=== What to produce ===
Task for the records below: please retype exactly and only the lines from the first through the one with "ring pip: (88, 110)", with every picture omitted.

[Stored items from a collection]
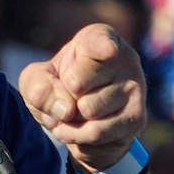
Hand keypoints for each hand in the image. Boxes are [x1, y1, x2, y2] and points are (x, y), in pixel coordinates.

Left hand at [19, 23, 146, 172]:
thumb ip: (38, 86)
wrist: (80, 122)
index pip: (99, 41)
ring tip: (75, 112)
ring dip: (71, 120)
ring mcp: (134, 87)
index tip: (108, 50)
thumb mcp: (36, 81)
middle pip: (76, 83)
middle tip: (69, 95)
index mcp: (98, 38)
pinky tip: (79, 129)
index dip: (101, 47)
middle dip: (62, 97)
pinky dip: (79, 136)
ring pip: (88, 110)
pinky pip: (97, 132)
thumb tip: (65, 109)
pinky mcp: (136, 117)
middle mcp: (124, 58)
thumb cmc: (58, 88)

=== Result for this task ===
Hand keypoints for each hand in the image. Boxes are [x1, y1, x2, y2] and points are (x, y), in pixel coordinates.

Left hand at [19, 23, 146, 172]:
thumb ip: (38, 86)
wrist: (80, 122)
index pip: (99, 41)
ring tip: (75, 112)
ring dip: (71, 120)
ring mcp: (134, 87)
index tip: (108, 50)
thumb mcp: (36, 81)
middle pip: (76, 83)
middle tip: (69, 95)
index mcp: (98, 38)
pinky tip: (79, 129)
index dip: (101, 47)
middle dip: (62, 97)
pinky dip: (79, 136)
ring pip: (88, 110)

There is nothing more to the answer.